▶ [Excerpted passage]:

________________________

For some of the reasons I detailed in the Best Director thread, I think it's pretty clear to everybody that
The Reader and
Frost/Nixon have about no chance of winning. I'd be shocked if either got more than 5% of the total vote. So forget them.
I think like Best Director this is a three-way race, and therefore difficult to call.
MILK is the kind of socially relevant biopic the Academy likes, as well they should. But this one is no stuffy history or acidic polemic, but a charming and humanistic epic of one man's soul. That man's last act of his life was devoted to a public defense of his beliefs, but Van Sant's movie doesn't spend a lot of time cramming that stuff down your throat or stacking the deck with manipulative graphic scenes of Gay bashing or arch over-the-top bigots (the clips of Anita Bryant, not withstanding). But when you consider how all of that could have been played, the script and film exercise a lot of restraint, instead focusing on the personal toll these campaigns took on Harvey. And it's a great performance by Sean Penn (who I think will win Best Actor). Harvey's sexuality is presented in the film, but it is neither lurid and exploitative nor is it completely neutered or downplayed. It is presented in a matter-of-fact fashion without pushing buttons, which makes his losses in love feel real and universal. That
MILK's release corresponds with the passing of Proposition 8 in California this past November only helps it, both to put it into both an immediate and historic context and, in Oscar voting terms, to put it in the front of people's minds instead of the back.

________________________

▶ [Things to do]:
1. Reproduce the Oscar post starting at "For some of" and ending at "difficult to call.", changing "Best Director" to "Best Supporting Actor".
2. Condense the paragraph of the Oscar post that opens with "MILK is the kind of socially relevant biopic" into a short bulleted list of its main points.

▶ [Dataset extract]:
________________________

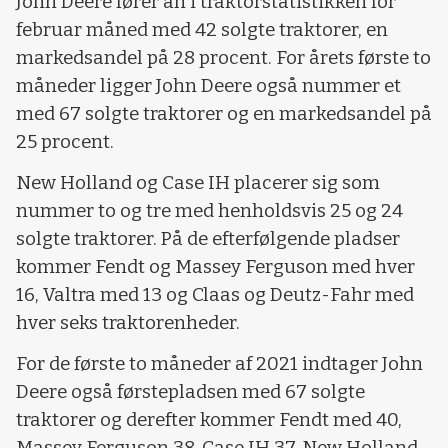
John Deere fører an i traktorstatistikken for
februar måned med 42 solgte traktorer, en
markedsandel på 28 procent. For årets første to
måneder ligger John Deere også nummer et
med 67 solgte traktorer og en markedsandel på
25 procent.
New Holland og Case IH placerer sig som
nummer to og tre med henholdsvis 25 og 24
solgte traktorer. På de efterfølgende pladser
kommer Fendt og Massey Ferguson med hver
16, Valtra med 13 og Claas og Deutz-Fahr med
hver seks traktorenheder.
For de første to måneder af 2021 indtager John
Deere også førstepladsen med 67 solgte
traktorer og derefter kommer Fendt med 40,
Massey Ferguson 38, Case IH 37, New Holland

________________________

▶ [Exercise answers]:
1.
For some of the reasons I detailed in the Best Supporting Actor thread, I think it's pretty clear to everybody that
The Reader and
Frost/Nixon have about no chance of winning. I'd be shocked if either got more than 5% of the total vote. So forget them.
I think like Best Supporting Actor this is a three-way race, and therefore difficult to call.

2.
- MILK is the kind of socially relevant biopic the Academy likes. It is a charming, humanistic epic of one man's soul rather than a stuffy history or an acidic polemic.
- Van Sant's film shows restraint. Apart from the Anita Bryant clips, it avoids manipulative graphic scenes of gay bashing and over-the-top bigots. Instead it focuses on the personal toll the campaigns took on Harvey.
- Sean Penn gives a great performance and is predicted to win Best Actor.
- Harvey's sexuality is shown in a matter-of-fact way, neither lurid nor downplayed. This makes his losses in love feel real and universal.
- The film's release coincides with the passing of Proposition 8 in California this past November. That timing helps it by giving it immediate and historic context and keeping it at the front of voters' minds.